Bryce Jamison

Personal information
- Full name: Bryce Jamison
- Date of birth: January 6, 2006 (age 20)
- Place of birth: Atlanta, Georgia, United States
- Height: 6 ft 0 in (1.83 m)
- Position: Forward

Team information
- Current team: Colorado Spring Switchbacks on loan from Colorado Rapids
- Number: 11

Youth career
- Smyrna Impact United
- 0000–2021: Atlanta United
- 2021–2022: Barça Residency Academy

Senior career*
- Years: Team / Apps / (Gls)
- 2022–2025: Orange County SC / 62 / (7)
- 2025–: Colorado Rapids / 0 / (0)
- 2025: → Orange County SC (loan) / 22 / (2)
- 2026: → Colorado Rapids 2 (loan) / 22 / (2)
- 2026–: → Colorado Springs Switchbacks (loan) / 3 / (0)

International career^{‡}
- 2023: United States U17 / 4 / (0)
- 2023: United States U18 / 3 / (0)
- 2025–: United States U19 / 1 / (0)

= Bryce Jamison =

American soccer player (born 2006)

Bryce Jamison (born January 6, 2006) is an American professional soccer player who plays as a forward for Colorado Spring Switchbacks FC in the USL Championship on loan from Major League Soccer club Colorado Rapids.

==Career==
===Youth===
Jamison was born in Atlanta, Georgia, where he played youth soccer with Super Y League side Smyrna Impact United. He later went on to join the Atlanta United academy. Ahead of the club's 2021–22 season, Jamison made the move to the Barça Residency Academy in Arizona. Here he scored five goals in his first eight starts with the U-17 team. Jamison was moved up to the U-19 squad where he helped Barça win the MLS Next Southwest Division. He went on to finish with seven goals in 13 games with Barça's U-19s. In July he was named to the MLS Next All-Star Team.

===Professional===
On September 23, 2022, Jamison signed a professional multi-year contract with USL Championship side Orange County SC. He made his professional debut on September 24, 2022, appearing as a 90th–minute substitute against Pittsburgh Riverhounds. He scored his first professional goal on October 8, 2022, against El Paso Locomotive in a 2–1 loss.

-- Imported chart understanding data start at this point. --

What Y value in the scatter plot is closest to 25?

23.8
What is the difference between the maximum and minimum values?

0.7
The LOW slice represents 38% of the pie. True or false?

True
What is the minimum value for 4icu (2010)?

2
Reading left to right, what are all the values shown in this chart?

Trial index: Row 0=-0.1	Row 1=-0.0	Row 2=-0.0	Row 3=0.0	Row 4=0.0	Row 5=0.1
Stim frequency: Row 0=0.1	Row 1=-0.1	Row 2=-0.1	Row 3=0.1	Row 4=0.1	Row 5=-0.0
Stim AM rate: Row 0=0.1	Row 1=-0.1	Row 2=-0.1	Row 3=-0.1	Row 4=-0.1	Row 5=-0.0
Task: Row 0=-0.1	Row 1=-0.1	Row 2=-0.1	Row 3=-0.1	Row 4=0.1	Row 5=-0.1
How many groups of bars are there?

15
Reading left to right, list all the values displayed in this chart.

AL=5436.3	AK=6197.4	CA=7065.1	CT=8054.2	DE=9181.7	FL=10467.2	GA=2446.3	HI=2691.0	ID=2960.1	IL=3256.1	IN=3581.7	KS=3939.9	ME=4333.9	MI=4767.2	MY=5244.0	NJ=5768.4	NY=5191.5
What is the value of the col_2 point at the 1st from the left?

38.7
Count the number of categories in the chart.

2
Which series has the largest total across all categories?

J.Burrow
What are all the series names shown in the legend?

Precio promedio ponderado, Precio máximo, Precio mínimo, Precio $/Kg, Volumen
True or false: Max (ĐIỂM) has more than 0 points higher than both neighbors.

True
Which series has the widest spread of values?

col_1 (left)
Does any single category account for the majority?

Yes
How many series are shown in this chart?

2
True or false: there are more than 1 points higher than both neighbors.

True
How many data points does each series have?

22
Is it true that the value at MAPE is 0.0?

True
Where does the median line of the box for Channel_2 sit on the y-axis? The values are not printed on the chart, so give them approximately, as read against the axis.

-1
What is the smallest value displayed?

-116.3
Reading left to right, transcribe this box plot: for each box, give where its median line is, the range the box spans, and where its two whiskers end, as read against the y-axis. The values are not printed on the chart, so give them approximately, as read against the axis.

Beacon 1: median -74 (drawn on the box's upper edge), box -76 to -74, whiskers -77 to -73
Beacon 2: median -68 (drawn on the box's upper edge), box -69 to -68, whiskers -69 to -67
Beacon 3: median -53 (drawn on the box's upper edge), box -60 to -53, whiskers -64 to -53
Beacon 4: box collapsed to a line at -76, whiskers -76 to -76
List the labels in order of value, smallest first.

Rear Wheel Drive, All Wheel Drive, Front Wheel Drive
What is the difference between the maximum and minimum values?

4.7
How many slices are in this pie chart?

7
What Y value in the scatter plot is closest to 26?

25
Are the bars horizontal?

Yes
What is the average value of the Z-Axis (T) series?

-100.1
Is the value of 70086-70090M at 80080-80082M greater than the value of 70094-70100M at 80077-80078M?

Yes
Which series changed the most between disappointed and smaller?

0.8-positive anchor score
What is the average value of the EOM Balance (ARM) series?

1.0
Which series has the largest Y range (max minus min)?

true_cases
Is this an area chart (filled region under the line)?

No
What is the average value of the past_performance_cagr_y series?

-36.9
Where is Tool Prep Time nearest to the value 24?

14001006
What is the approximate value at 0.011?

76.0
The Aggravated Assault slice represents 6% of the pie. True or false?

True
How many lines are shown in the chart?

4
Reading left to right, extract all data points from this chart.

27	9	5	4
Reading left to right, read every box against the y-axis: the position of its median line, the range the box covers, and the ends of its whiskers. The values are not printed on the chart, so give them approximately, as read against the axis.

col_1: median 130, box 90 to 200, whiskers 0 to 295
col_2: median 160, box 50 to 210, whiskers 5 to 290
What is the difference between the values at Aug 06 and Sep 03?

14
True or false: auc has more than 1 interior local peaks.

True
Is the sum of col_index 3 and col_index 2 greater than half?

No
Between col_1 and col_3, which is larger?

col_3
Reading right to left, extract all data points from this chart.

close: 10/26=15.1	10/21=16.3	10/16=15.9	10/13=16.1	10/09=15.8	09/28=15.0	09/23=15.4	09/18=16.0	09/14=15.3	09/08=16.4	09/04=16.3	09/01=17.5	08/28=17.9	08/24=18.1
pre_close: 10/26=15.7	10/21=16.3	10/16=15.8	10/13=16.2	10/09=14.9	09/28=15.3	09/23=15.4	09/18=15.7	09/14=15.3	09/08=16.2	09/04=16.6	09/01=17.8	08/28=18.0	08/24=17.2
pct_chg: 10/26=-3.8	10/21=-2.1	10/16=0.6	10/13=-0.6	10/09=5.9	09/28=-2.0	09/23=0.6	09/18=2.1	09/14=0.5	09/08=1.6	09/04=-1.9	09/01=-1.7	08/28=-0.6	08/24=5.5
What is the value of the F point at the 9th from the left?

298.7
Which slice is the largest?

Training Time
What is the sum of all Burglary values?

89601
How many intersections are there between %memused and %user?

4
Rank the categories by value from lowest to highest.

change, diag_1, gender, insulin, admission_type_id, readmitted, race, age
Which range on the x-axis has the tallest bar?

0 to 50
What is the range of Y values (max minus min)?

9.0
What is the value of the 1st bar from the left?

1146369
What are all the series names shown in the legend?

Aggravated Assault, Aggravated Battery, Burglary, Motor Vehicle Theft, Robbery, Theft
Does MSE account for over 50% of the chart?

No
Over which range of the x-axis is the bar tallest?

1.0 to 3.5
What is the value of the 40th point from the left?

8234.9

On April 5, 2025, Jamison signed with Colorado Rapids on a three-year contract, where he was immediately loaned back to Orange County SC until the end of 2025.

In August 2026, Colorado Springs Switchbacks FC in the USL Championship announced they had acquired Jamison on loan from Colorado Rapids.

===Personal life===
Jamison was born in Atlanta, Georgia. He is currently located in Denver, CO.